A favorite back roads route from Berryville to Eureka Springs is Arkansas 221 south to County Road 302, known locally as Rock House Road. 221 is a high energy ride though the hills, down to a swimming hole on the Kings River, called Trigger Gap. Just past the bridge over the river, County Road 302 heads back to Eureka Springs. It's a very narrow, winding road running through lush, forested land. The entire trip from Berryville to Eureka Springs will take less than 30 minutes. This may well be the best short ride in the Ozarks. It's scenic, twisty and tons of fun. Locals call it "Race Track Road".

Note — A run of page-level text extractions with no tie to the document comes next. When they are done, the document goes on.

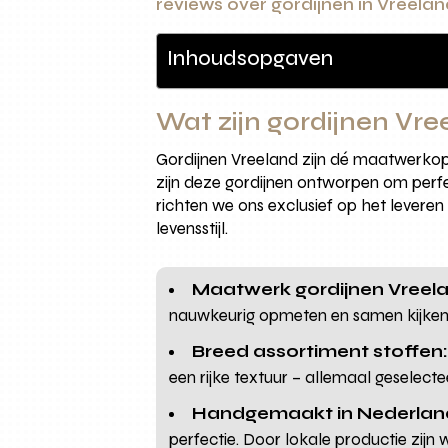
reviews over gordijnen in Vreela
Inhoudsopgaven
Wat zijn gordijnen Vre
Gordijnen Vreeland zijn dé maatwerkoplo
zijn deze gordijnen ontworpen om perfec
richten we ons exclusief op het levere
levensstijl.
Maatwerk gordijnen Vreel
nauwkeurig opmeten en samen kijken 
Breed assortiment stoffen
een rijke textuur – allemaal geselec
Handgemaakt in Nederlan
perfectie. Door lokale productie zijn we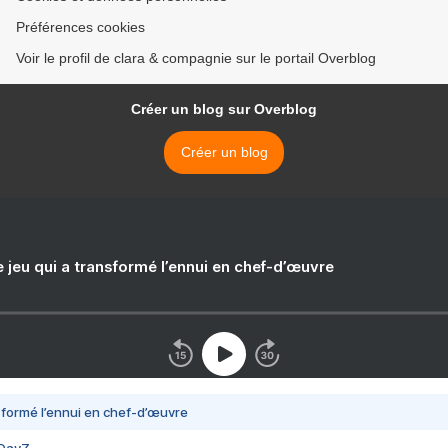
Préférences cookies
Voir le profil de clara & compagnie sur le portail Overblog
Créer un blog sur Overblog
Créer un blog
e jeu qui a transformé l’ennui en chef-d’œuvre
nsformé l’ennui en chef-d’œuvre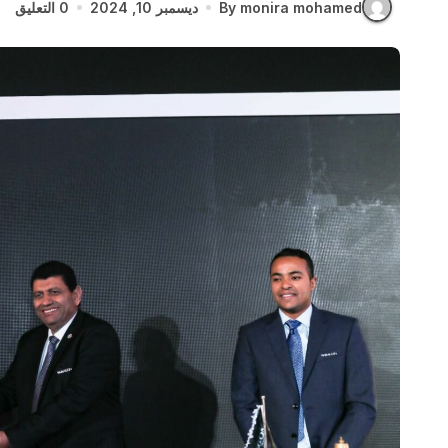
By monira mohamed
ديسمبر 10, 2024
0 التعليق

Ark. 27 - from Marshall to Russellville

OK, I admit it. Until recently, I had only ridden the portion of Ark. 27 from Marshall to Tilly, on Ark. 16. That stretch is VERY nice, but the technically challenging section from Tilly on down to Dover pushes this route way into my Top List of Ozark Roads. Switchbacks, hairpens, and just plain sharp curves makes this one of my "gotta do" roads. It, like 21, 23, and 7, runs up and over the high ridge of the Oarks and is forced in some stretches to make those severe turns. And it, like several of my favorite roads, doesn't rate "scenic dots" from the Arkansas Highway Department.

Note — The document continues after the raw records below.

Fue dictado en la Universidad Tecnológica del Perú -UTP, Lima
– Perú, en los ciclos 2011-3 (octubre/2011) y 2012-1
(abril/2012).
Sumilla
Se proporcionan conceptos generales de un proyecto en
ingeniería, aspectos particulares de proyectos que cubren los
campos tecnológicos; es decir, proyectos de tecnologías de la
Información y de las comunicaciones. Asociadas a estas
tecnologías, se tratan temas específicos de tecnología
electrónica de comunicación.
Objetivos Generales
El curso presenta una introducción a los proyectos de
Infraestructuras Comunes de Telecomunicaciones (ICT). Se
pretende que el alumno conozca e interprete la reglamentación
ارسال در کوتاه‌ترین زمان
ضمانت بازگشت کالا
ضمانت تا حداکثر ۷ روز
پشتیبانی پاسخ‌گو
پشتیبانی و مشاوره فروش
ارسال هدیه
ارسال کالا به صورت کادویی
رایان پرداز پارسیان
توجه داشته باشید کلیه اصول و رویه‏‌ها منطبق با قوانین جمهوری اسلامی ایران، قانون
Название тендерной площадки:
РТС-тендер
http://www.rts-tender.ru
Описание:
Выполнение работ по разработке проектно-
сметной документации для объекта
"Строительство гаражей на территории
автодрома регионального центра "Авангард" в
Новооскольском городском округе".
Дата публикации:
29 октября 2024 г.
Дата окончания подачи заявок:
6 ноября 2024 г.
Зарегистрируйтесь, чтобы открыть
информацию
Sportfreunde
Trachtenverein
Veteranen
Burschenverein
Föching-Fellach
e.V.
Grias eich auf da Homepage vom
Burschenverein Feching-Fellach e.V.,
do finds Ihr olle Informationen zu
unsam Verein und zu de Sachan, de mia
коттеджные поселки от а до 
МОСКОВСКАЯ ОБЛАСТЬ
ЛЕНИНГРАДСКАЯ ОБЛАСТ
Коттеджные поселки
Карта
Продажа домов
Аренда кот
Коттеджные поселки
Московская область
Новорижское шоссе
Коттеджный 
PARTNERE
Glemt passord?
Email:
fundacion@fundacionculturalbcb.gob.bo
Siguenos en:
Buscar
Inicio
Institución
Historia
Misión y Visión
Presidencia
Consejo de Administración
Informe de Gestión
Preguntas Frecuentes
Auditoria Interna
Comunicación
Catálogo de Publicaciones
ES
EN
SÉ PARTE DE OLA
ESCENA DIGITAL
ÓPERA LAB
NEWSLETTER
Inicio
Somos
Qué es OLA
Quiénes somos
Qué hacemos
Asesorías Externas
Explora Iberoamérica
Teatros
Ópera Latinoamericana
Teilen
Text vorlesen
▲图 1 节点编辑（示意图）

Mount Magazine & Mount Nebo

These two mountain tops, Magazine and Nebo, are not usually associated with the Ozarks because the Arkansas River slices off the bottom sliver of the Ozarks and they, along with Petit Jean Mountain, stand isolated, between the Petit Jean River Valley and the state's name-sake river. But they do belong to the Ozarks. The approaches to all three, but especially Magazine and Nebo, are spectacular in not only the view from the top but the technical difficulty of the roads up. Ark. 309 runs from Havana to Paris - bet you didn't know you could get there by highway, did you? (LOL in test message lingo). MOUNT MAGAZNE The approach from Paris, to the north, is excellent, but the approach from Havana, 10 miles to the south of the peak, Magazine, makes me want to say "What Dragon?" It's 10 mile hairpen run up is not only every bit as technically difficult as that eastern wonder of nature - the Dragon - but assends over 2400 feet elevation. This road is not for the faint of heart or the brand new rider (without taking extreme care). MOUNT NEBO San Francisco has it's Lombard Street... the Smokies has the Dragon. But Ark. 155 to Mount Nebo packs as much or more into its 2 1/2 mile run up to the state park as either of the other two. And like the other southern Ozarks peaks, has a drop-dead gorgeous view. Remember; as many cars are usually coming down as are going up. USE CAUTION.